◆ What you will do ◆
Your answer should be a single number: how many lines of the material below contain "fylla".

── Records to use

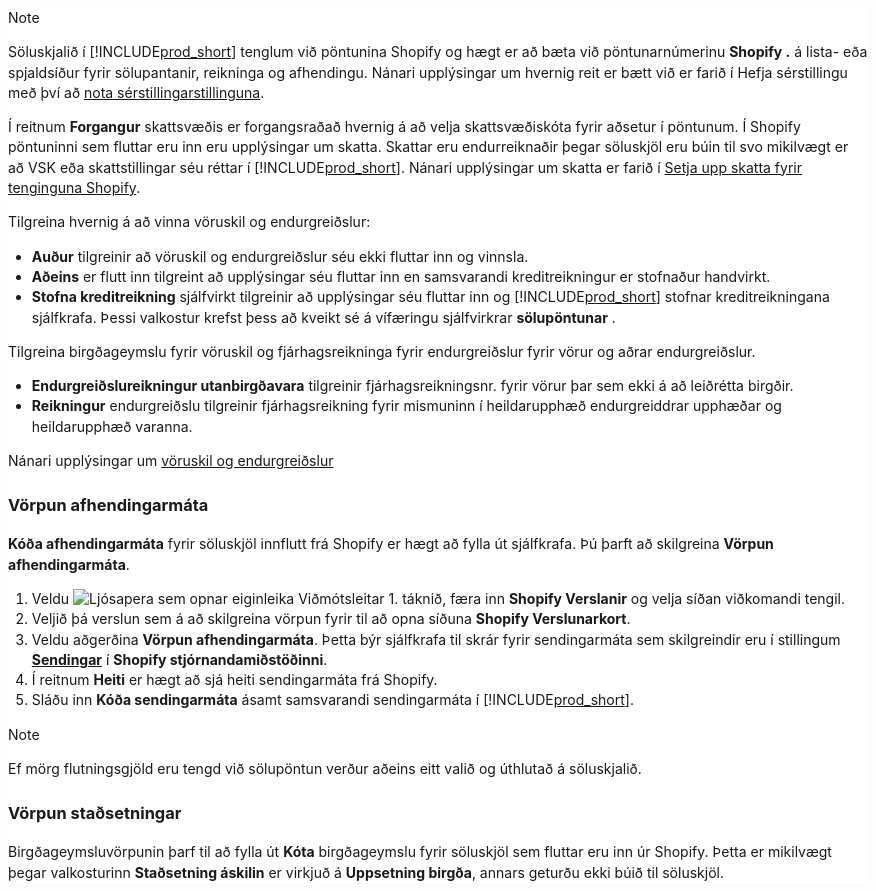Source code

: > [!NOTE]
> Söluskjalið í [!INCLUDE[prod_short](../includes/prod_short.md)] tenglum við pöntunina Shopify og hægt er að bæta við pöntunarnúmerinu **Shopify .** á lista- eða spjaldsíður fyrir sölupantanir, reikninga og afhendingu. Nánari upplýsingar um hvernig reit er bætt við er farið í Hefja sérstillingu með því að [nota sérstillingarstillinguna](../ui-personalization-user.md#start-personalizing-by-using-the-personalization-mode). 

Í reitnum **Forgangur** skattsvæðis er forgangsraðað hvernig á að velja skattsvæðiskóta fyrir aðsetur í pöntunum. Í Shopify pöntuninni sem fluttar eru inn eru upplýsingar um skatta. Skattar eru endurreiknaðir þegar söluskjöl eru búin til svo mikilvægt er að VSK eða skattstillingar séu réttar í [!INCLUDE[prod_short](../includes/prod_short.md)]. Nánari upplýsingar um skatta er farið í [Setja upp skatta fyrir tenginguna Shopify](setup-taxes.md).

Tilgreina hvernig á að vinna vöruskil og endurgreiðslur:

* **Auður** tilgreinir að vöruskil og endurgreiðslur séu ekki fluttar inn og vinnsla.
* **Aðeins** er flutt inn tilgreint að upplýsingar séu fluttar inn en samsvarandi kreditreikningur er stofnaður handvirkt.
* **Stofna kreditreikning** sjálfvirkt tilgreinir að upplýsingar séu fluttar inn og [!INCLUDE[prod_short](../includes/prod_short.md)] stofnar kreditreikningana sjálfkrafa. Þessi valkostur krefst þess að kveikt sé á vífæringu sjálfvirkrar **sölupöntunar** .

Tilgreina birgðageymslu fyrir vöruskil og fjárhagsreikninga fyrir endurgreiðslur fyrir vörur og aðrar endurgreiðslur.

* **Endurgreiðslureikningur utanbirgðavara** tilgreinir fjárhagsreikningsnr. fyrir vörur þar sem ekki á að leiðrétta birgðir.
* **Reikningur** endurgreiðslu tilgreinir fjárhagsreikning fyrir mismuninn í heildarupphæð endurgreiddrar upphæðar og heildarupphæð varanna.

Nánari upplýsingar um [vöruskil og endurgreiðslur](synchronize-orders.md#returns-and-refunds)

### <a name="shipment-method-mapping"></a>Vörpun afhendingarmáta

**Kóða afhendingarmáta** fyrir söluskjöl innflutt frá Shopify er hægt að fylla út sjálfkrafa. Þú þarft að skilgreina **Vörpun afhendingarmáta**.

1. Veldu ![Ljósapera sem opnar eiginleika Viðmótsleitar 1.](../media/ui-search/search_small.png "Segðu mér hvað þú vilt gera") táknið, færa inn **Shopify Verslanir** og velja síðan viðkomandi tengil.
2. Veljið þá verslun sem á að skilgreina vörpun fyrir til að opna síðuna **Shopify Verslunarkort**.
3. Veldu aðgerðina **Vörpun afhendingarmáta**. Þetta býr sjálfkrafa til skrár fyrir sendingarmáta sem skilgreindir eru í stillingum [**Sendingar**](https://www.shopify.com/admin/settings/payments) í **Shopify stjórnandamiðstöðinni**.
4. Í reitnum **Heiti** er hægt að sjá heiti sendingarmáta frá Shopify.
5. Sláðu inn **Kóða sendingarmáta** ásamt samsvarandi sendingarmáta í [!INCLUDE[prod_short](../includes/prod_short.md)].

> [!NOTE]  
> Ef mörg flutningsgjöld eru tengd við sölupöntun verður aðeins eitt valið og úthlutað á söluskjalið.

### <a name="location-mapping"></a>Vörpun staðsetningar

Birgðageymsluvörpunin þarf til að fylla út **Kóta** birgðageymslu fyrir söluskjöl sem fluttar eru inn úr Shopify. Þetta er mikilvægt þegar valkosturinn **Staðsetning áskilin** er virkjuð á **Uppsetning birgða**, annars geturðu ekki búið til söluskjöl.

────

◆ Solution ◆
2